Who doesn’t like walking into a model home? Everything about the home is beautiful, and many buyers instantly fall in love. New construction is appealing to many buyers because no one has ever lived in the house before, it is customized to their taste, and it is move in ready. However, before buying new construction, there are some things you should know before diving in.
1. You should still use a real estate agent. Many people assume that they do not need an agent since they are buying directly from the builder. While you can buy the home through the sales representative and forego the use of an agent, I highly recommend that you still use one. New construction sales are often more complicated than a regular resale, and builders will require you use their contract versus the resale contract that is usually used in home purchases. Therefore, you want a real estate agent that is there representing you and looking out for your best interests. The agent can also negotiate on your behalf. Keep in mind, the builder is there to sell you the home, not to look out for your best interest and make sure you are getting a good deal. Buyers don’t pay the commission to the real estate agent, so do yourself a favor and hire one to represent you.
2. The best time to buy. The best time to buy a new construction home is at the end of every quarter. Builders have sales goals they need to meet, and they tend to be more aggressive with their sales incentives toward the end of the quarter. Another great time of the year to buy is December. Most people are preparing for the holidays and not thinking about buying a new home. Since business goes down in December, builders are more willing to play ball when they find someone that is interested in purchasing and you are more likely to get a good deal on the home.
3. Builder list prices. In general, builders don’t like to reduce their prices, because it sets a precedence for what the future home sales in that neighborhood will be. They are more likely to throw in incentives such as all closing costs paid. However, every day that an inventory home sits on the market, it loses value. Look for inventory homes that have been sitting on the market 45 days or longer. The builder will be more willing to negotiate on these homes in order to get them sold.

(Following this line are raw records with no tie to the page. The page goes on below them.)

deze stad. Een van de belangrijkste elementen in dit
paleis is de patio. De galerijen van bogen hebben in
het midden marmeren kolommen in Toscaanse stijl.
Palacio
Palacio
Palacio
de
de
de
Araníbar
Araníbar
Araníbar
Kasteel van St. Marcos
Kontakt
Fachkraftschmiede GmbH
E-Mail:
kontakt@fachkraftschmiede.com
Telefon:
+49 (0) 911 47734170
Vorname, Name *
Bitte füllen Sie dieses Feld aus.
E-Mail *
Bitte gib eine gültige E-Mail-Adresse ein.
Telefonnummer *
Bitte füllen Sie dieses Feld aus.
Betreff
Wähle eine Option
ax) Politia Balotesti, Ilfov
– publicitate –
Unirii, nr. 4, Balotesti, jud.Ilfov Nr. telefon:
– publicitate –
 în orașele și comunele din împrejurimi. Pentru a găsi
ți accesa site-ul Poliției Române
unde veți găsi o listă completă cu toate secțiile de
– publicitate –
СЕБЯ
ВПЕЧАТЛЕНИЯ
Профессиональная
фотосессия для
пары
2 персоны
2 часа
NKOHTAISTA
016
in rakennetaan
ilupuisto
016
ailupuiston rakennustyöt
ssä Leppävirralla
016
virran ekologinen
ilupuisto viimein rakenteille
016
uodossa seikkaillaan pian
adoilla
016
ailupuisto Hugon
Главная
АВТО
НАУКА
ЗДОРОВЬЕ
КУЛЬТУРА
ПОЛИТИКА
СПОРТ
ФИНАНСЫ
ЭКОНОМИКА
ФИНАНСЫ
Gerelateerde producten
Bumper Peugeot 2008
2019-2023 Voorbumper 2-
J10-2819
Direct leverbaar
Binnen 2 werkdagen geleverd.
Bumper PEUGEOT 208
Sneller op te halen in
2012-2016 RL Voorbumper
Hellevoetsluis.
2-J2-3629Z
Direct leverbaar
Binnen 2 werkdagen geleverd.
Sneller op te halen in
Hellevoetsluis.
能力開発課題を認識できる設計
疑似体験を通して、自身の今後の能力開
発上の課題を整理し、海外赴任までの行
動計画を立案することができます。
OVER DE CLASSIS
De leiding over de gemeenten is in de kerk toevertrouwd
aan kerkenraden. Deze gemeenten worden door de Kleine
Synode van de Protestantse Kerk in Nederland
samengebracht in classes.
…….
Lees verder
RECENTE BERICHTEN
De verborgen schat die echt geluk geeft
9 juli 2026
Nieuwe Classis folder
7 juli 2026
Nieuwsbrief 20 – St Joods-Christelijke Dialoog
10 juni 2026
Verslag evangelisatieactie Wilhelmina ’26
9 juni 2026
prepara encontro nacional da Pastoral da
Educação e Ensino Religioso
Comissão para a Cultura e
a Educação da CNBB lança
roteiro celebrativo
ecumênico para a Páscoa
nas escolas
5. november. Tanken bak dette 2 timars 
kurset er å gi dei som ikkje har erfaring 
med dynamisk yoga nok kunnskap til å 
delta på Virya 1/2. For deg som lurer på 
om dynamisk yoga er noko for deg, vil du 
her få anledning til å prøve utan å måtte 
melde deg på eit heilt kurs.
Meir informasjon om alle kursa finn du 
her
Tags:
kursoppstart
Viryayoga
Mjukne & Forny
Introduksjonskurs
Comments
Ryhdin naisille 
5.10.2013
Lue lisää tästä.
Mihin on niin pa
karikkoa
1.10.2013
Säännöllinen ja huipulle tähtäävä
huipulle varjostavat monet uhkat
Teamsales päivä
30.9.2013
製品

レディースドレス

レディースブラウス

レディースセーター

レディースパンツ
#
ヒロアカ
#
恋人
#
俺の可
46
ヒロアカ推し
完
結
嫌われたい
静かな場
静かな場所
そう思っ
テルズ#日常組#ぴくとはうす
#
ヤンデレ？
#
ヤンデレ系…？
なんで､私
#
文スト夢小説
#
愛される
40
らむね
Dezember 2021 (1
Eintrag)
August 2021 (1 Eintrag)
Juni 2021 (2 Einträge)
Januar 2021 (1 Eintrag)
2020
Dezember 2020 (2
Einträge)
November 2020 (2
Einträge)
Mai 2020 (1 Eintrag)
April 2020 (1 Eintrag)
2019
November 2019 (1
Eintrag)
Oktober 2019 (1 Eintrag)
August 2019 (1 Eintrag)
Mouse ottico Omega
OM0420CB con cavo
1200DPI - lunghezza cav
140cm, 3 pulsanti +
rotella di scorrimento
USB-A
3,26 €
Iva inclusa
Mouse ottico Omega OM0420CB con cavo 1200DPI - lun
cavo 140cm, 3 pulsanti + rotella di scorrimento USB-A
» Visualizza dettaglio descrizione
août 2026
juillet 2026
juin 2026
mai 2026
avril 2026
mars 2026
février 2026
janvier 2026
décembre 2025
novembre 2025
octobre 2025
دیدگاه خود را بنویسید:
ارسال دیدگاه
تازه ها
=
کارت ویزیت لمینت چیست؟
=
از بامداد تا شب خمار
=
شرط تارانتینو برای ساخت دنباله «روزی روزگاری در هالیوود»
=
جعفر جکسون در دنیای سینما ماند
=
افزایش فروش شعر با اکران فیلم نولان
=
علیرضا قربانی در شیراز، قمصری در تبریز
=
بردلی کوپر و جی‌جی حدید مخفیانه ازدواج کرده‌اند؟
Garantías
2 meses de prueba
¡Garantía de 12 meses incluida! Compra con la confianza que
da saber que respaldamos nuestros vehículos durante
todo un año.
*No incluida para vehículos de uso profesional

4. What you see is not always what you get. Model homes are built to impress buyers that walk through the door. That being said, many model homes contain expensive upgrades that are not standard throughout the home. I equate it to test driving a car. When you ask to test drive a car, they put you in the top of the line model with all the upgrades, hoping they can sell you that specific car while you’re driving it. Model homes are pretty similar to this. When visiting models, be sure to ask what is standard with the home and what is an upgrade. The last thing you want is to be disappointed when you thought you were buying one home, only to find out the upgrades are out of your budget.
5. Research the builder and their lender before purchasing. This is an important one. Research the builder, their reputation, and what things they offer. Also do some research on the builder’s preferred lender. Often times, builders will offer incentives to buyers if they use this specific lender. This doesn’t mean you have to automatically use them. You still have the right to shop around and find the best loan for you, and not the builder. Because construction loans and a larger down payment are not required, the builder takes a huge risk in building a new home. By using their preferred lender, it allows them to see that you are a good credit risk, and they aren’t taking as much of a chance. This is why they like buyers to use their preferred lender, but keep in mind, the choice is yours to make.